> _To-do item_
Give a verbatim copy of the lines below, minus the pictures.

--- Recorded information Enclosed Below ---

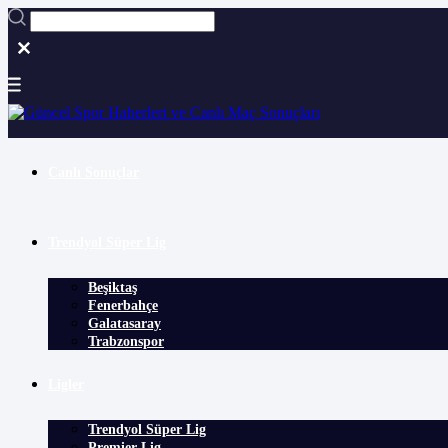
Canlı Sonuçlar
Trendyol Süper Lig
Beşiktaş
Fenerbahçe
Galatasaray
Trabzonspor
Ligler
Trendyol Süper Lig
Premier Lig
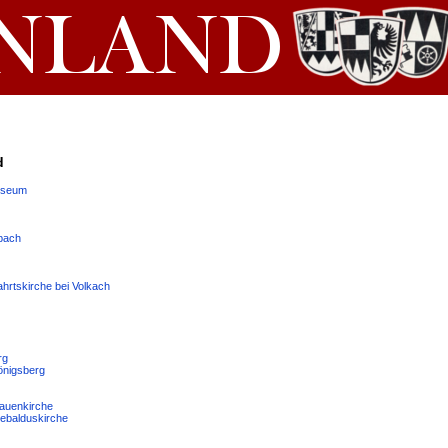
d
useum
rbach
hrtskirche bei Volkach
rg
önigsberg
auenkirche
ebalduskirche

--- End of Enclosed Recorded information ---

> _Response to the exercise_
Canlı Sonuçlar
Trendyol Süper Lig
Beşiktaş
Fenerbahçe
Galatasaray
Trabzonspor
Ligler
Trendyol Süper Lig
Premier Lig
d
useum
rbach
hrtskirche bei Volkach
rg
önigsberg
auenkirche
ebalduskirche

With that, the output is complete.